The three top months formed a virtual dead heat. March, February, and November were separated by 0.6 points. Essentially indistinguishable. January was less than two points back of the leader, at best a very slight distinction. Only October, the month furthest removed from the playoffs, stood modestly apart.

I cut the data another way, looking at the two best months each team had in the season. Again we see a relatively flat result.

The two best calendar months for Stanley Cup Final teams (2010-2017). Data excludes the lockout-shortened 2013 season. February data is excluded in Olympic years but has been scaled proportionately using data from non-Olympic years.

My hunch was February would shine in these analyses. It is the month teams decide if they are contenders or not. It is when mettle gets tested, the cream rises and metaphors suffer. As it turned out, February was similar to almost every other month.

Hitting Bottom

OK, so the ‘best month’ approach didn’t work out, but perhaps teams had a common worst month.

Worst calendar months for Stanley Cup Final teams (2010-2017). Data excludes the lockout-shortened 2013 season. February data is excluded in Olympic years but has been scaled proportionately using data from non-Olympic years.

Worst-month data also proved uncooperative. Among the worst months, March and November had one each. Not surprisingly, October led the pack.

Three teams, Pittsburgh this season, Vancouver in 2011 and Tampa Bay in 2015, had a ‘worst month’ while still averaging better than a point per game. Every other team had a worst month at or below a point per game. The 2010 Philadelphia Flyers and this season’s Nashville Predators each had two months below a point per game.

Strange Surprise

If there was a surprise, it was an anomaly.

Playoff success and success in the Olympic month seemed to go together. The sample size is small, just 22 games (spread out over four teams), but the teams managed 31 points, a rate of 1.41 per game. This pace normalizes to 116 points for a full season, 14 percent better than non-Olympic Februarys.

Joel Quenneville celebrates. (Dennis Wierzbicki-USA TODAY Sports)

When the unusual hits, one often finds mature teams with quality coaches adapt effectively. The Washington Redskins won Super Bowls in the last two NFL strike seasons. Their coach, Joe Gibbs, is among the best in league history. When the NHL had its lockout-shortened season in 2013, the team taking advantage was Chicago. The coach, Joel Quenneville, is also among the best in league history and his team was filled with players with Stanley Cup-winning experience.

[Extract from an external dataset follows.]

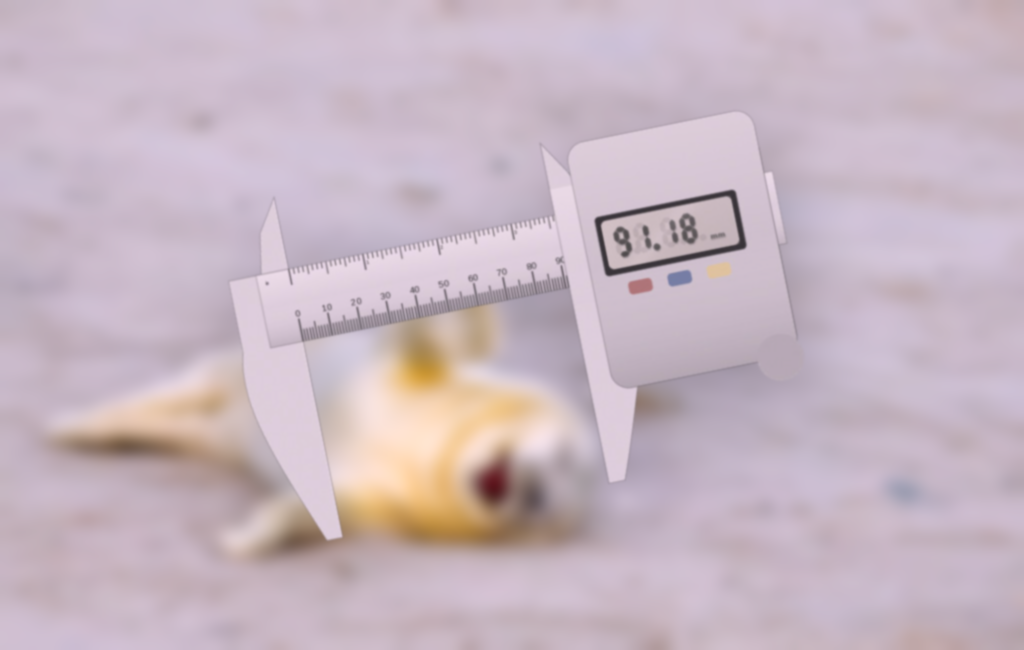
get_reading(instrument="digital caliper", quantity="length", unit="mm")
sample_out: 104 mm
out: 91.18 mm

While the data is thin, atypical seasons (Olympics, lockout) may give certain teams an advantage.

Lacking Conclusions

Finishing an analysis without a strong conclusion is not how stories are supposed to end. Yet there is value in eliminating variables and moving on to new hypotheses. The data suggests successful postseason teams evolve in many different ways over the course of the regular season. There is a good bit of month-to-month variation, but in the aggregate, there is no apparent formula.

In prior articles, we looked for correlations between the regular season standings and playoff success, and found almost nothing correlates. This time, we looked for trends within the season to see if there were correlations to playoff success.

After a lengthy analysis, we get another result saying the regular season has minimal bearing on which teams go far in the postseason. The good news in all this? It means the Stanley Cup playoffs remain as unpredictable as ever.

Zeke’s Notes

I debated on whether to include April in the data, eventually deciding against it. In the aggregate, April had enough games (68) to be statistically significant. Even so, there is reason to be leery of the results, since teams often play atypical rosters in April.

There are few games in April (roughly five per team) and several are meaningless, with no tangible advantage for winning or losing. Of the final four teams this season, only Anaheim played a meaningful game 82. Ottawa played one meaningless game while Pittsburgh and Nashville played two apiece. It’s also worth noting, even if the contender is playing a meaningful game, it does not mean their opponent is.

For the record, April normalized to 102.5 points over an 82-game season, essentially middle of the pack.